Twenty-one patients with no or mild fibrosis (METAVIR stage F0, F1) and 23 with advanced fibrosis (F3, F4) were retrospectively identified from a pedigreed database of 1600 CHC patients. All samples were carefully phenotyped and matched for age, gender, race, body mass index, genotype, duration of infection, alcohol use, and viral load. Expression profiling was performed in a blinded fashion using a 2D polyacrylamide gel electrophoresis/LC-MS/MS platform.

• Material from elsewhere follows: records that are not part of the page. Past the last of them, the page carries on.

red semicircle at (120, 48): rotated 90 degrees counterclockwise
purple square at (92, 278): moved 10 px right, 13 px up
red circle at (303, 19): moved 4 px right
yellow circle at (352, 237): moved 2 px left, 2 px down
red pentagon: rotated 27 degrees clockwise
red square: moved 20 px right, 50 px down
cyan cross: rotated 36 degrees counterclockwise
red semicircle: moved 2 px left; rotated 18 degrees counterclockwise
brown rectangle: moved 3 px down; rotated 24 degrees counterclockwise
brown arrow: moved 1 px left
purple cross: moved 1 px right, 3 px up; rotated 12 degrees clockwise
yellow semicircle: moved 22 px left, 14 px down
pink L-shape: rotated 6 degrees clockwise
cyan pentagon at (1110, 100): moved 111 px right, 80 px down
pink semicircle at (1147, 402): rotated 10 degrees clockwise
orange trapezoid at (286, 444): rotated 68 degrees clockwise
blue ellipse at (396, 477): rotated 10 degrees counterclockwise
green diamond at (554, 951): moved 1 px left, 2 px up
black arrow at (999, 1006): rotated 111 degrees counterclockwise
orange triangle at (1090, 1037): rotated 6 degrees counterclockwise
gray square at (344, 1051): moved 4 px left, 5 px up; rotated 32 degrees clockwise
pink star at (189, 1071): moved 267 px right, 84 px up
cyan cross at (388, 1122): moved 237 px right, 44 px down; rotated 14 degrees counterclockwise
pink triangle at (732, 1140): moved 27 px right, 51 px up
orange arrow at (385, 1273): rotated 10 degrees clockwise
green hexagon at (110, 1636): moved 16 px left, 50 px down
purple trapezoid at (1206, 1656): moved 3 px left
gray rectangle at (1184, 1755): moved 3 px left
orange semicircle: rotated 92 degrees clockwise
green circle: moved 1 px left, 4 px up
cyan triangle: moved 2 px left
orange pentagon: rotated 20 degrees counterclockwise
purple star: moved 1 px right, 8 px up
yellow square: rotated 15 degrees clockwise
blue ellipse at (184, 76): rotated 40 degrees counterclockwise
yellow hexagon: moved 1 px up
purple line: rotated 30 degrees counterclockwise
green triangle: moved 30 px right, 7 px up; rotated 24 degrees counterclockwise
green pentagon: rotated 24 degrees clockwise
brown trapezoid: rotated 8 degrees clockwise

Partial least squares discriminant analysis and likelihood ratio statistics were used to rank individual differences in protein expression between the 2 groups.

Results

Seven individual protein spots were identified as either significantly increased (α₂-macroglobulin, haptoglobin, albumin) or decreased (complement C-4, serum retinol binding protein, apolipoprotein A-1, and two isoforms of apolipoprotein A-IV) with advanced fibrosis. Three individual proteins, haptoglobin, apolipoprotein A-1, and α₂-macroglobulin, are included in existing non-invasive serum marker panels.

Conclusion

Biomarkers identified through expression profiling may facilitate the development of more accurate marker algorithms to better quantitate hepatic fibrosis and monitor disease progression.